■ Gerekli Çalışma:
1. 12 Eylül dönemini anlatan okuma metnine göre Necati kitapları nerede bulmuştu?
2. 12 Eylül döneminde yasaklanan kitapları anlatan okuma metnini son cümleden sonra sürdürün.

■ Okuma Metni:
- 536 Okunma
- 0 Yorum
- 1 Beğeni
KİM BU JACK LONDON ?
Korku her yerde , ülkede 12 eylül darbesi sonrasında kimse yarın ne olacağını bilmiyor. Sokağa çıkarken anneler babalar çocuklarını tembihliyor; özellikle lise ve üniversitede okuyorsa
“Aman çocuğum kimse ile bir yere gitme, nüfus cüzdanını yanına al, okuldan sonra hemen eve gel “
O zaman daha 16 yaşındayız şimdinin 16 yaşındakilerinin okuduğuna göre çok ağır sayılacak kitaplar okuyoruz. Ama 12 Eylül yüzlerce kitabı da yasak etmiş. Birinde bir kitap varsa gizli saklı alıp yine gizli saklı okuyup, gizli saklı sonraki arkadaşa veriyoruz. 12 Eylül darbesini yapanlara göre hiç kitap okumasak daha iyi. Evren nutuklar atıyor Mustafa Kemal Atatürk diyerek “Gençliğe Hitabe” yi ağzına almadığı günler.
Okulda yanıma arkadaşım Necati geldi, şöyle sağa sola baktı. Malum o günlerde en küçük bir şey ihbar edilmene neden olabiliyor ve ihbar edenin de kim olacağını asla kestiremezsin…
“Jack London Demir Ökçe var bende”
“Nerden buldun lan.”
“Ulus’a doğru giderken Musevi mezarlığının yanına bir sürü kitap atmışlar atılmış. Yedi-sekiz tanesini aldım eve getirdim, abime söyledim, gece karanlık olsun bi torba alır gideriz dedi, ama gittiğimizde bir tane bile kitap yoktu, yerinde sönmüş bir ateş ve kağıt parçaları bulduk. Hepsini yakmışlar”

[Bir veri kaynağından alınan kayıtlar]
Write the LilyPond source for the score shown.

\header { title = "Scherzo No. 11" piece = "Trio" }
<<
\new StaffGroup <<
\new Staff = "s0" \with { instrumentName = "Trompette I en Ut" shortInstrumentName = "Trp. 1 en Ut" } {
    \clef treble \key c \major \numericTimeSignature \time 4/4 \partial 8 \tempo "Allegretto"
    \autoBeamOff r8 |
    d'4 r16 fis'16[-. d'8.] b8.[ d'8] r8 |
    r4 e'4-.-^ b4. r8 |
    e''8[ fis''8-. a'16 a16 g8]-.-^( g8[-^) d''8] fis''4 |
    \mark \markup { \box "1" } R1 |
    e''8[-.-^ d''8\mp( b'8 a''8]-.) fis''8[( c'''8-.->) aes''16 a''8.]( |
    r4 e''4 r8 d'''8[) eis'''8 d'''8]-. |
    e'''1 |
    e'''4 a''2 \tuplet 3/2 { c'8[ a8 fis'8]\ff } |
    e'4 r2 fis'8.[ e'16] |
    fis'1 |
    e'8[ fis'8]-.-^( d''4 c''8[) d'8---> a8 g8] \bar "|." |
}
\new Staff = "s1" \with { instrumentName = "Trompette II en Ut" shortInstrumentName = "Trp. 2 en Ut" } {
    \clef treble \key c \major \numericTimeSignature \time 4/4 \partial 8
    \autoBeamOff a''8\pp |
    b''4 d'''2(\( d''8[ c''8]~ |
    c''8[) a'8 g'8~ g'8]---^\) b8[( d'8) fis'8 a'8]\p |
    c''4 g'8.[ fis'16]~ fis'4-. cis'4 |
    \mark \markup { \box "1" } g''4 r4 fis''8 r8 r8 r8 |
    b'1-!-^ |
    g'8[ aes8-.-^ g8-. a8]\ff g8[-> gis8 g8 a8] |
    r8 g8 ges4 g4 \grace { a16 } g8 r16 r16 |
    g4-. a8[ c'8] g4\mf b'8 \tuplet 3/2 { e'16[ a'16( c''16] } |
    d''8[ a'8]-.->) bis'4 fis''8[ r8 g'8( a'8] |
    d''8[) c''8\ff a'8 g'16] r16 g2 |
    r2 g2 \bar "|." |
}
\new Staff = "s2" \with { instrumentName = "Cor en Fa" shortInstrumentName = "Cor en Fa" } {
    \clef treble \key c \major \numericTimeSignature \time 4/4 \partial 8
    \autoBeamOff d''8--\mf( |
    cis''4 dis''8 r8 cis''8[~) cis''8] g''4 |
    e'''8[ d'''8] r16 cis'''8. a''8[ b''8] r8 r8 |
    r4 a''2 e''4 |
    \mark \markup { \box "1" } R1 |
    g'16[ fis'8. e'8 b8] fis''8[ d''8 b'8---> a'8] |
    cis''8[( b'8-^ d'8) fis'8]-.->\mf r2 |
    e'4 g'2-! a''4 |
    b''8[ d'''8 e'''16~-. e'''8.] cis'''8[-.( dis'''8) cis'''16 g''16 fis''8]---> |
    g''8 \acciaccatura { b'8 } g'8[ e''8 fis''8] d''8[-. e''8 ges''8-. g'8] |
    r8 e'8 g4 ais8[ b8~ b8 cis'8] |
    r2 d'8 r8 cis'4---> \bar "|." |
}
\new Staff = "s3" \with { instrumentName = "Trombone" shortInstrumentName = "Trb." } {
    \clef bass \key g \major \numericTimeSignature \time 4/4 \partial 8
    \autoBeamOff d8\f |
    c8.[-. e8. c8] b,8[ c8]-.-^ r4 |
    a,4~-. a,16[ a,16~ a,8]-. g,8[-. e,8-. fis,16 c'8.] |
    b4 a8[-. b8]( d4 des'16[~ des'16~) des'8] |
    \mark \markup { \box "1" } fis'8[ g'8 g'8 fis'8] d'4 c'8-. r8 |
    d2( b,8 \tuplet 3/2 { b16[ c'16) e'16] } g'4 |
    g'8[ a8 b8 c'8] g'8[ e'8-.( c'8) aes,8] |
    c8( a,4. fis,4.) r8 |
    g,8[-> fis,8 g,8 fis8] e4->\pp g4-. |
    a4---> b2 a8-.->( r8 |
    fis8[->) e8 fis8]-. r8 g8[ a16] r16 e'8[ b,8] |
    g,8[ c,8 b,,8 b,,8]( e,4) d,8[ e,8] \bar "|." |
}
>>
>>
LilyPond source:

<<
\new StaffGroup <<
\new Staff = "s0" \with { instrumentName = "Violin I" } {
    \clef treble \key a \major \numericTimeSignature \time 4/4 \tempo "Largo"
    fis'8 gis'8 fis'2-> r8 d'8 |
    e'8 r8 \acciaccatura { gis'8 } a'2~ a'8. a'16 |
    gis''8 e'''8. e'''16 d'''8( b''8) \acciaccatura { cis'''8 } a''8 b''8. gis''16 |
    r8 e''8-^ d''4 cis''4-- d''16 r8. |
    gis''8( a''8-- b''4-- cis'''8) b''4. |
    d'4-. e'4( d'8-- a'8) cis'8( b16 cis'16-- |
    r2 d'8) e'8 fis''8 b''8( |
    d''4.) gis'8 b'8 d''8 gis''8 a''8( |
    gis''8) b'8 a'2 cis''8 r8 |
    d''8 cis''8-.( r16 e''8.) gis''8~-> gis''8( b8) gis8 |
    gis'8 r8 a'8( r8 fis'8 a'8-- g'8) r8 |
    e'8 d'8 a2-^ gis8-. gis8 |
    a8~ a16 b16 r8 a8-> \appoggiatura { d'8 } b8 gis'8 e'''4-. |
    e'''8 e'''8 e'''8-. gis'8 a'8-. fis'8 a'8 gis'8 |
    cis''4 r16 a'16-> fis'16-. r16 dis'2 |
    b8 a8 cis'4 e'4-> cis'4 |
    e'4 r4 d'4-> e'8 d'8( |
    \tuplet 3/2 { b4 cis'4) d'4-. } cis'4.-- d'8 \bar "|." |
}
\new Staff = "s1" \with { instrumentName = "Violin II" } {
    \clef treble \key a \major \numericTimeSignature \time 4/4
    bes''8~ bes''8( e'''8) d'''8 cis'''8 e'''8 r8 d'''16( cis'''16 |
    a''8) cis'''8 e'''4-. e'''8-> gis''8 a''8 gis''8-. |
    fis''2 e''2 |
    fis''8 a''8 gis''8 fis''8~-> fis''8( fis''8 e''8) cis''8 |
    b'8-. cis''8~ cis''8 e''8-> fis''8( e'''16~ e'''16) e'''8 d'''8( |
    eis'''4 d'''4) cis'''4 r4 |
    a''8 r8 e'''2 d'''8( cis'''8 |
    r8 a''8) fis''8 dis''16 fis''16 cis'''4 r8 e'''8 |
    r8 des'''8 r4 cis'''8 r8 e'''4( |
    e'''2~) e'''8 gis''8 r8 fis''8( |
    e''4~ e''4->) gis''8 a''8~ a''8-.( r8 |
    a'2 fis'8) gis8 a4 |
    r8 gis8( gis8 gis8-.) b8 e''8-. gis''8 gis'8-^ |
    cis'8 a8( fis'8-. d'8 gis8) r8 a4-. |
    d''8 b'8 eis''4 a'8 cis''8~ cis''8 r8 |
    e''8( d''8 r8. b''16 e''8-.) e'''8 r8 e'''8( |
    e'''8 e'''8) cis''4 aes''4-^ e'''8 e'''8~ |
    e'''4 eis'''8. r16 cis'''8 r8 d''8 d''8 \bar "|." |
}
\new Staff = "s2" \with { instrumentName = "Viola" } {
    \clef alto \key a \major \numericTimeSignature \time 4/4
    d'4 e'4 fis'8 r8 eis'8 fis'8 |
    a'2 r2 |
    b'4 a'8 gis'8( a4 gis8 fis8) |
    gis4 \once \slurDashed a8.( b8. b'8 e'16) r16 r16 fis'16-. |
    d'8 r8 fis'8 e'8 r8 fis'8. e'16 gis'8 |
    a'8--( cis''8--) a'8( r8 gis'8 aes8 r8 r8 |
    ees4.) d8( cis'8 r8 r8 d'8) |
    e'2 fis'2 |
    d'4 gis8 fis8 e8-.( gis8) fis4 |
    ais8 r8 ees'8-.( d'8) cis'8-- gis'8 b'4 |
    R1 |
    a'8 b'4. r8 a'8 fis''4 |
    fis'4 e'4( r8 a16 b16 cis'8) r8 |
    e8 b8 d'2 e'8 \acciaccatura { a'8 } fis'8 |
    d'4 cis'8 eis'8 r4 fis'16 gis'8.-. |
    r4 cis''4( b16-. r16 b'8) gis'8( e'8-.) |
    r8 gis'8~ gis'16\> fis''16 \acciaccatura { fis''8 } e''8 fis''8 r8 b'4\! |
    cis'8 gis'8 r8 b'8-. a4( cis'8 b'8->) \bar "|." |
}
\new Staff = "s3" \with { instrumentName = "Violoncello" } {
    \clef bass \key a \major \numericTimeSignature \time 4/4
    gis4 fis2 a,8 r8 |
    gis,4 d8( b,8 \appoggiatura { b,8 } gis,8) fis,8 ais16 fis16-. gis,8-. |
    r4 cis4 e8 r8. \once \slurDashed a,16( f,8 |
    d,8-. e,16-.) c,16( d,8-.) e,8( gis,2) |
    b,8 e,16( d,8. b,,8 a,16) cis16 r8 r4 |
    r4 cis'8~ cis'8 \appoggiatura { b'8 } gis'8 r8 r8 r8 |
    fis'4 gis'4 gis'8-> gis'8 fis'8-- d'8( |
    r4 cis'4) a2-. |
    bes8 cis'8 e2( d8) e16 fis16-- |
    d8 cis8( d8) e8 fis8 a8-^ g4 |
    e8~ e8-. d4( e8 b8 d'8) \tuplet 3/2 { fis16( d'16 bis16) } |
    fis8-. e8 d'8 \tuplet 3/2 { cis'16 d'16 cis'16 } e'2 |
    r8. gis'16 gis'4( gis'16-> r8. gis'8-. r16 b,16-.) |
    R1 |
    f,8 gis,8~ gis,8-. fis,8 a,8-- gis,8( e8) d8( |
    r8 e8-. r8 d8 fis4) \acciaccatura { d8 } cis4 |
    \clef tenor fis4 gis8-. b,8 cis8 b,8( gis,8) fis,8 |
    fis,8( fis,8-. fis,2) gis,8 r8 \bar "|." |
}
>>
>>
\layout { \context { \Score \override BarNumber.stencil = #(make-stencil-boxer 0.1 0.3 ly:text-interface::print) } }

■ Görev Sonuçları:
1. Ulus'a doğru giderken Musevi mezarlığının yanında.

2.
“Hadi yaa! E tabi alıp götürmek, teslim etmek yerine hemen orada yakmıştır polis”
“Bence de” dedi Necati
“Yarın getirsene kitabı” dedim
“Yok ya! Oğlum kapıda asker herkesi arıyor, ders kitabı dışında bir şey görürse ne olur biliyor musun?
“Doğru o zaman okul çıkışı geleyim ver bana kitabı, hemen bitiririm.”
“Tamam”
Der demez zil çaldı ve derse girdik. Bir an evvel son ders zili çalsın kitabı almaya gideyim diyordum. Derken son zil de çaldı. Hemen soluğu Necati’nin sınıfının kapısında aldım. Beraber okulun merdivenlerinden aşağı inerken çıkış kapısında Ünal’ın meraklı gözlerle bana bakması ile verdiğim söz aklıma geldi. Beraber bilardo oynamaya gidecektik.
“Ya Ünal Necati’ye gideceğim bir şey verecek, istersen akşam üstü buluşalım” dedim
“Ne verecek, ben de geleyim aldıktan sonra gideriz beraber. Akşam üstüne kalamam bizimkiler merak eder, eve girersem de zaten dışarı çıkartmazlar”
“Yarın gideriz o zaman”
“Ya bak para var ben ısmarlayacağım zaten. Yarın başka işim var benim.”
Necati ile göz göze geldik. Yapacak bir şey yok bakışı ile gülümsedi. Ünal’a döndü
“Oğlum adam benden kitap alacak, Jack London Demir Ökçe”
“Ulan çok adisiniz! Söylemiyorsunuz… Nasıl arkadaşsınız? Tamam ben de geliyorum, sen oku sonra ben de sıra”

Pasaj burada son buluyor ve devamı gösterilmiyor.